Paylaş
Tartışmanın olması çok sağlıklı; vergi ödeyen yurttaşların, nereye ve ne kadar, nasıl harcandığını sormak haklarıdır. Bu, nihayetinde demokratik bir hak, bütçe hakkıdır.
İktisat politikası, kaynakların nereye harcanacağına dair politik tercihleri ve kararları içerir. Nereye, kime, ne kadar harcanacak? Tüm bu sorulara yanıt verirken de, alacağınız yanıtın akıl ve sağduyu ile toplumsal faydanın ne olacağına yanıt vermesi beklenir.

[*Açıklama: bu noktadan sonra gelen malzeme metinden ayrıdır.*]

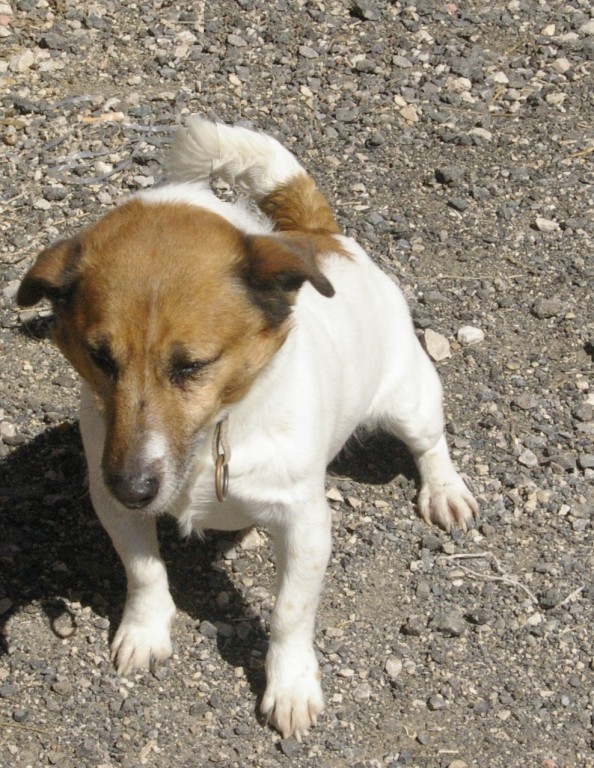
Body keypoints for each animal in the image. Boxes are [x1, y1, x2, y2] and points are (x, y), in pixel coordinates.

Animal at [17, 118, 476, 736]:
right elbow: (143, 571)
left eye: (192, 365)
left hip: (409, 398)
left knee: (430, 443)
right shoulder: (111, 501)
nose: (134, 488)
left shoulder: (305, 524)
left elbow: (289, 613)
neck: (220, 430)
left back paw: (445, 489)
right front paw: (145, 630)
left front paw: (290, 685)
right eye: (100, 359)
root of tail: (319, 233)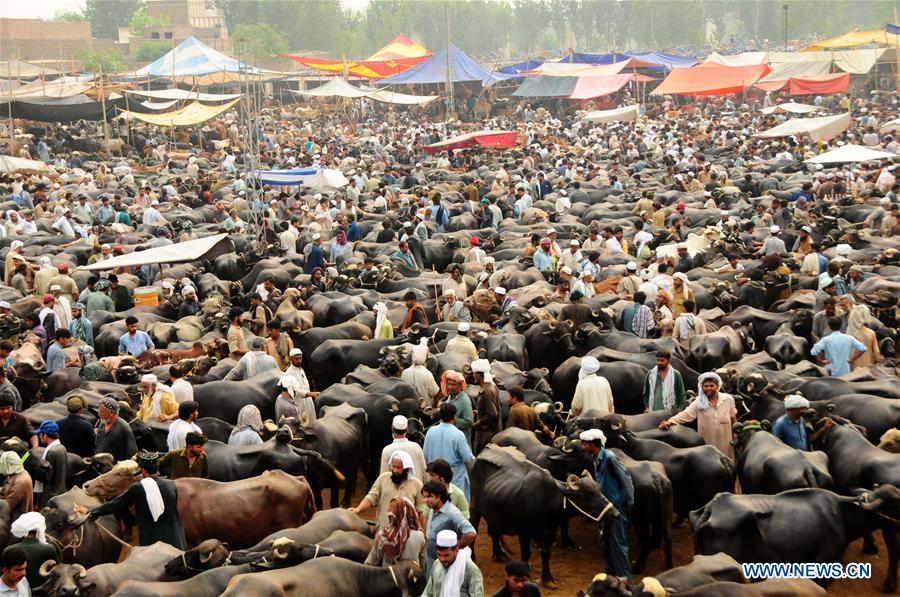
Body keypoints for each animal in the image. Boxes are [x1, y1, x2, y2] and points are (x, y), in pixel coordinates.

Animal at [468, 444, 616, 584]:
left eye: (600, 489)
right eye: (587, 494)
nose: (615, 514)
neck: (546, 500)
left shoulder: (549, 531)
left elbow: (545, 554)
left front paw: (547, 578)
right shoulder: (524, 532)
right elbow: (526, 554)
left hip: (494, 511)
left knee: (494, 532)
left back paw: (499, 554)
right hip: (475, 508)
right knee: (474, 529)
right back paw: (473, 557)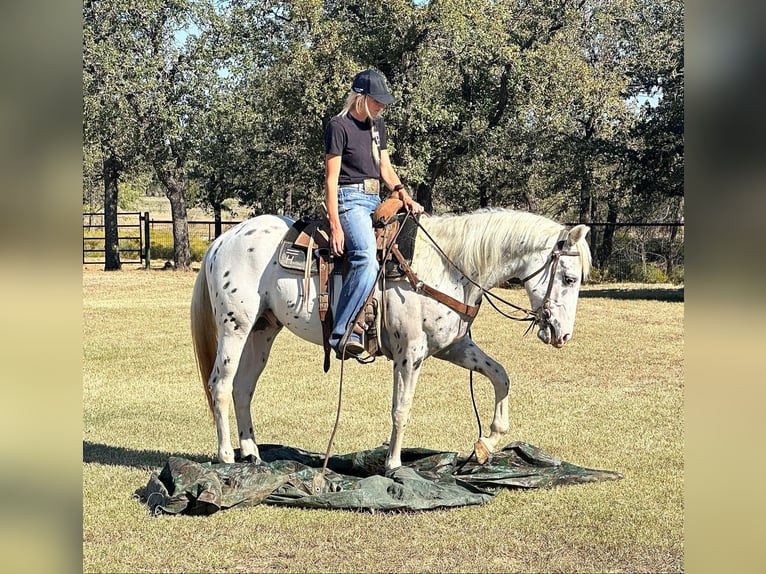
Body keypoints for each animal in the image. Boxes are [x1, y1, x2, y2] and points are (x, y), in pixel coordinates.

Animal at [190, 208, 591, 471]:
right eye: (569, 278)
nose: (564, 334)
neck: (447, 266)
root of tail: (221, 240)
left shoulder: (453, 347)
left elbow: (500, 376)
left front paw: (487, 442)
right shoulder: (409, 353)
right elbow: (402, 408)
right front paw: (394, 465)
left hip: (263, 330)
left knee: (243, 389)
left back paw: (252, 455)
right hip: (235, 326)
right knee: (220, 385)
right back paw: (226, 456)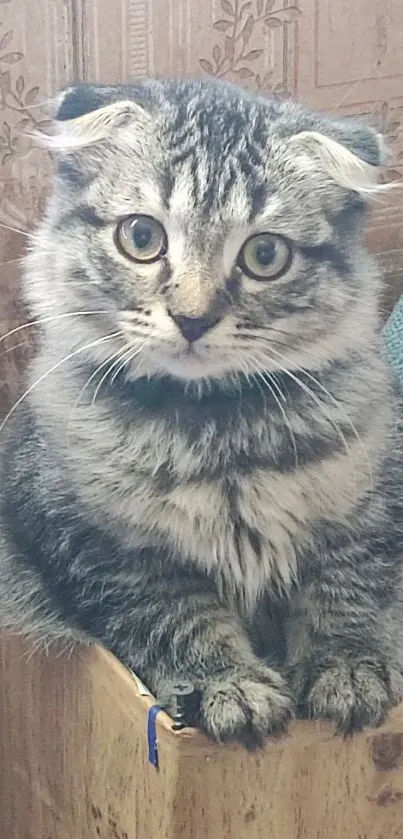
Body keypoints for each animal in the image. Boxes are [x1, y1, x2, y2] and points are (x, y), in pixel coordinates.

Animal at [0, 80, 403, 748]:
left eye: (264, 254)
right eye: (141, 238)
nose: (193, 319)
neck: (217, 437)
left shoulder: (369, 512)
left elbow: (346, 594)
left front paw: (347, 670)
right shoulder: (108, 554)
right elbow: (180, 619)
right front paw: (231, 686)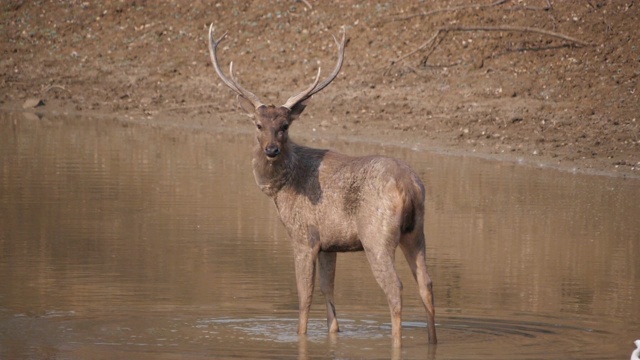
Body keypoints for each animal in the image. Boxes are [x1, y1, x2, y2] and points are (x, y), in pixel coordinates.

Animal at [208, 24, 438, 346]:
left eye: (285, 126)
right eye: (258, 124)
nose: (270, 149)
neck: (281, 187)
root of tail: (409, 187)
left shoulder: (304, 235)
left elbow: (304, 296)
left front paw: (300, 337)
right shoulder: (331, 243)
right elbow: (328, 290)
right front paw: (333, 334)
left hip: (377, 235)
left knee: (396, 288)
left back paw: (397, 343)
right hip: (416, 231)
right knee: (426, 283)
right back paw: (432, 341)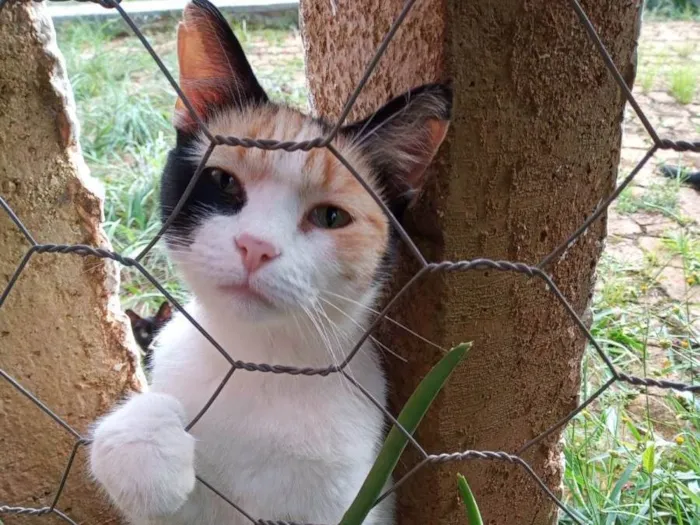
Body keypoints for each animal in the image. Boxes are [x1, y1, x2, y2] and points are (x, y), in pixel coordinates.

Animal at [87, 1, 452, 524]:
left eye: (330, 216)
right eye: (223, 182)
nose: (255, 246)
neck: (262, 359)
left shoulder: (354, 495)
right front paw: (144, 448)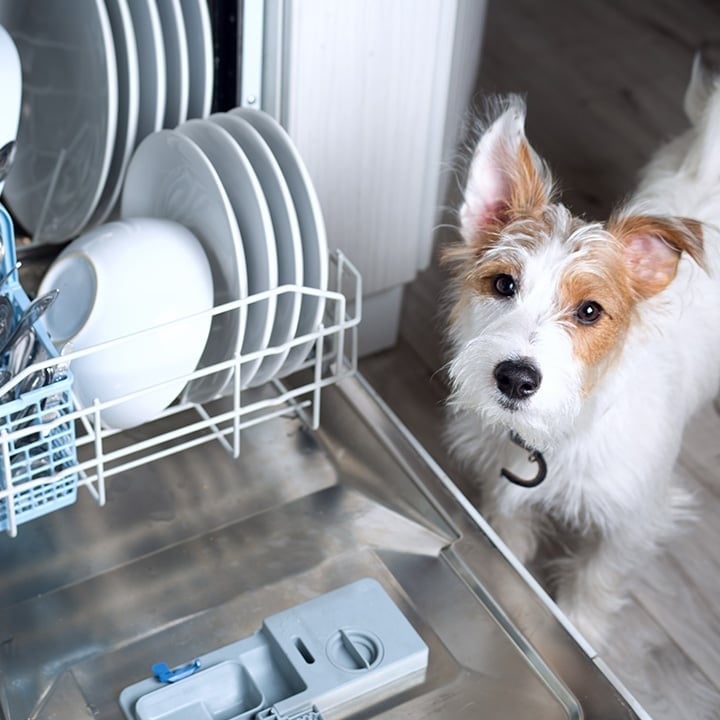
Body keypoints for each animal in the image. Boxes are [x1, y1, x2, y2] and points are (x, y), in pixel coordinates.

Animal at [442, 59, 720, 648]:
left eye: (590, 311)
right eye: (503, 284)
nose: (515, 378)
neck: (561, 431)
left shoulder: (634, 516)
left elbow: (597, 577)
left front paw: (582, 627)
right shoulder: (503, 484)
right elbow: (509, 536)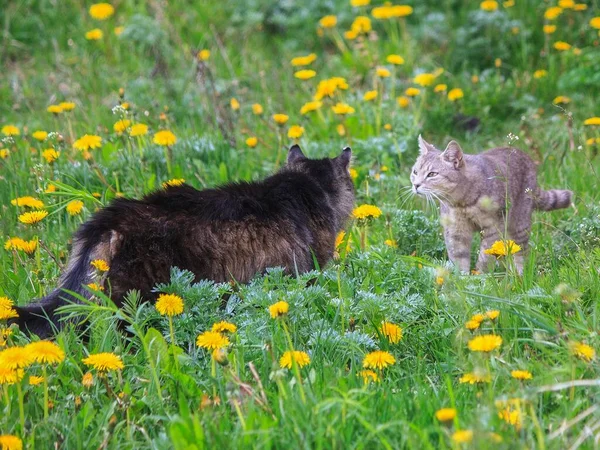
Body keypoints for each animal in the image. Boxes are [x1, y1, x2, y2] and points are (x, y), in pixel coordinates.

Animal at [412, 135, 572, 272]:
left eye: (432, 174)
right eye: (415, 172)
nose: (415, 185)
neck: (462, 202)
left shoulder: (493, 227)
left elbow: (485, 257)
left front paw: (482, 278)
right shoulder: (455, 231)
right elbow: (459, 260)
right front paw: (463, 282)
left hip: (519, 224)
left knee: (521, 253)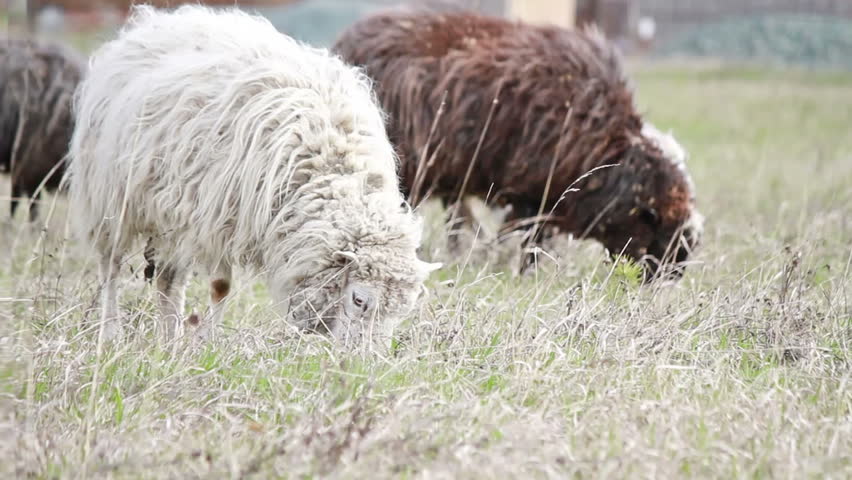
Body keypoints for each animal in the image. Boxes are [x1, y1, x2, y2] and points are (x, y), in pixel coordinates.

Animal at [68, 5, 440, 346]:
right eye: (359, 299)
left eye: (401, 311)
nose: (361, 362)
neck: (332, 163)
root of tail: (158, 20)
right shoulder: (217, 220)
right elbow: (221, 286)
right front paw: (207, 344)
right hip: (111, 199)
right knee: (111, 267)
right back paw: (110, 333)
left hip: (172, 214)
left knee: (167, 280)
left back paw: (169, 338)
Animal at [334, 9, 704, 280]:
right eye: (662, 231)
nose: (673, 276)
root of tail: (348, 38)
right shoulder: (531, 192)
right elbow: (528, 239)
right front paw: (524, 272)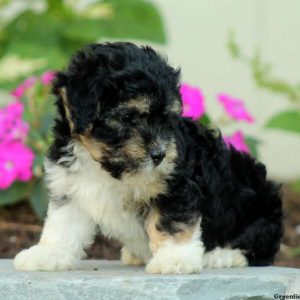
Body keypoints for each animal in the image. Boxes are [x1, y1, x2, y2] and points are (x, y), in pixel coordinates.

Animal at [14, 42, 284, 274]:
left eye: (166, 118)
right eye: (127, 117)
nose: (159, 155)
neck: (108, 169)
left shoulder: (174, 186)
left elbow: (171, 222)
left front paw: (174, 259)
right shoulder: (71, 187)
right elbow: (63, 226)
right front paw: (47, 254)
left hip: (257, 213)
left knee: (257, 249)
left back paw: (220, 256)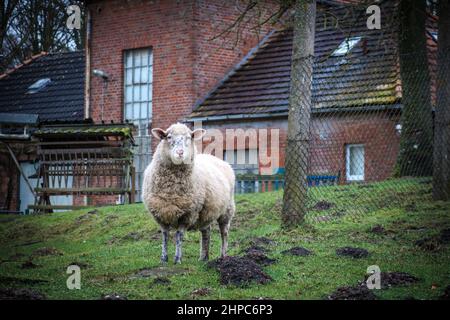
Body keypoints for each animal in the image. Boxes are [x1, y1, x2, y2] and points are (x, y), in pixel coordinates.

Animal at [143, 122, 236, 262]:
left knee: (224, 232)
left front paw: (177, 259)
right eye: (168, 137)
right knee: (206, 231)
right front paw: (164, 258)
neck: (171, 190)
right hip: (206, 212)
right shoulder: (160, 213)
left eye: (189, 137)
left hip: (227, 209)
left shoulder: (187, 213)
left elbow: (179, 235)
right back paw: (203, 257)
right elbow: (165, 235)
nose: (180, 153)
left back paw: (223, 256)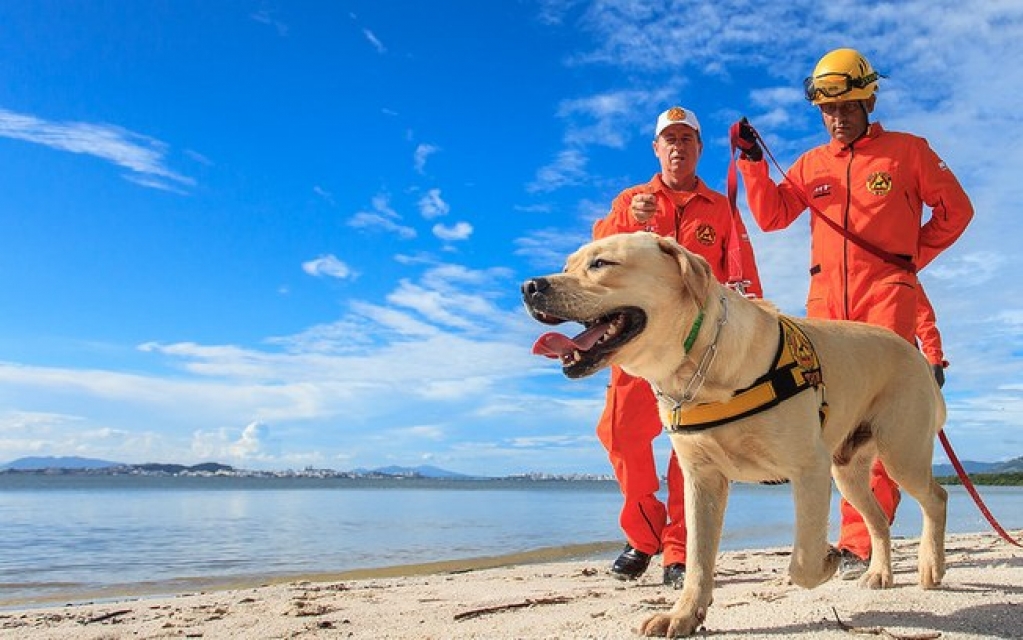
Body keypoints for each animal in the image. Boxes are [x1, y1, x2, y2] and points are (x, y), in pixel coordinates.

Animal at [523, 232, 945, 633]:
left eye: (600, 264)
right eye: (567, 266)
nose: (529, 285)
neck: (697, 366)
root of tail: (916, 354)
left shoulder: (809, 467)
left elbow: (802, 561)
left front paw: (827, 559)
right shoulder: (701, 480)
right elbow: (697, 558)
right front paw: (683, 616)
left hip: (900, 453)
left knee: (935, 497)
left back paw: (931, 566)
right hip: (846, 471)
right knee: (879, 519)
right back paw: (880, 573)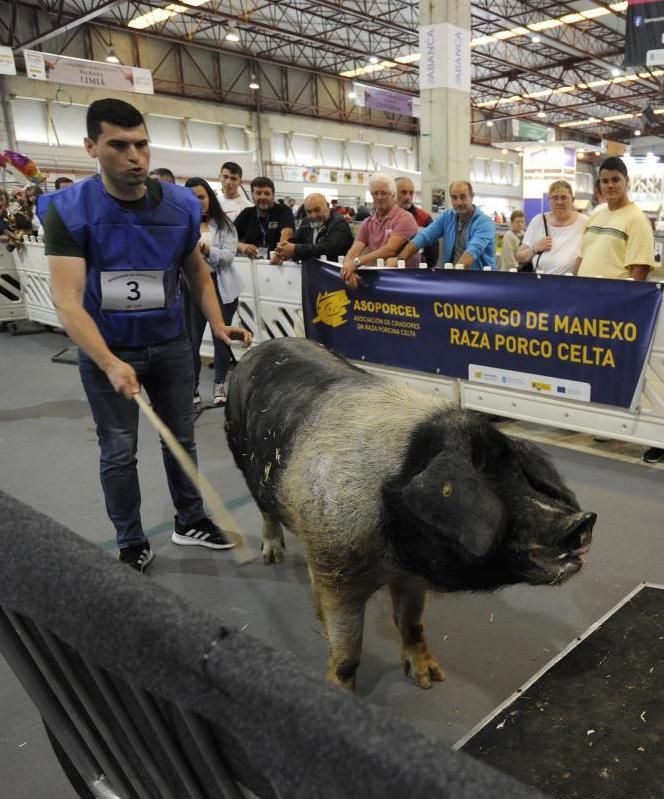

Maliye Bakanı Mehmet Şimşek önceki gün iki önemli kamu harcaması konusunda Meclis’te bilgi verdi; Başbakan ve Cumhurbaşkanının kullandığı yeni uçağa 185 milyon dolar (415 milyon TL), Cumhurbaşkanlığı Sarayı için de önümüzdeki yılki bütçe tahsisi ile birlikte 1 milyar 370 milyon TL harcanmış olacakmış.
Demokrasi, yapılan harcamaların bütçe hakkı çerçevesinde hesabının verilmesini de içerirken, hukuk içinde yapılmasını da gerektirir. Ülkeyi yönetenlerin, sokakta gösteri yapan yurttaşları ‘kamu düzeni’ için uyarırlarken, kendi icraatlarının da hukuk içinde olması gerekir.
Soru şu; Cumhurbaşkanı için iki ana alanda yapılan toplam 1.8 milyar TL’lik harcama, başka ve öncelikli bir alana yapılsa örneğin kreş ve yaşlı bakım merkezleri kurulsa böylelikle kadınların işgücüne katılımını yükseltecek biçimde toplumsal yararı artırma peşinde olsak fena mı olurdu? Alternatif olarak, kaç kadın evdeki ‘yükünü’ azaltıp iş bulabilecekti?
Tasarrufları yetersiz olan (cari açık) ve ekonomik büyüme sağlayabilmek için yurtdışındaki tasarruflara ihtiyaç duyan ülkeyi yönetenlerin yurttaşlarına örnek olacağı şey, oturduğu konutun ve seyahat ettiği araçların büyüklüğü ve sınıfı mıdır? Yoksa yatırımlara ve istihdam alanları yaratmaya akacak tasarrufların nasıl artırılabileceğine örnek olmak mı?
Öyle ya; faiz lobisinin ülkemizin kanını emdiğini düşünüyorsanız en başta ülkenin hazinesinin borç stokunu azaltma, bütçedeki faiz dışı harcamaları küçültme ve toplam tasarrufları artırmak için önce kamudan başlanması gerektiğini öne sürmeniz beklenmez mi?
Geçmişte, “Ne demek kredi kartı mağduru? Parayı sınırsız kullanıyorsun, ondan sonra ödemiyorsun. Bu nasıl iş?” diyerek çıkışanlara, saraylar yaptırıp lüks uçaklarla seyahat için kayda değer bir bütçe harcaması yaptıktan sonra, bizim de ‘ne demek faiz lobisi?’ diye çıkışma hakkımız doğmuyor mu?
“Hepi topu 1.8 milyar TL ne olacak?” demeyin. İşte 1.8 milyar TL’nin bedeli: 2014 bütçe açığının yüzde 7’si, faiz dışı harcamalarının yüzde 0.5’i oranında. Hiç de az değil. Hazine verilerine göre; 2014 yılında anapara ve faiz toplam 157 milyar TL iç borç geri ödemesi yapan Hazine, toplam 128.1 milyar TL iç borçlanma yapmış olacak. Basiretle verilen harcama kararları, iç borçlanma ihtiyacını azaltıyor. Cumhurbaşkanlığı için yapılan bu iki alandaki harcama yapılmasa, bir yıllık Hazine borçlanmasını kabaca yüzde 1.5 azaltmış olacaktı. Buradan da uzun vadeli faizleri belki de 20-30 baz puan aşağıda kılmak mümkün olabilecekti.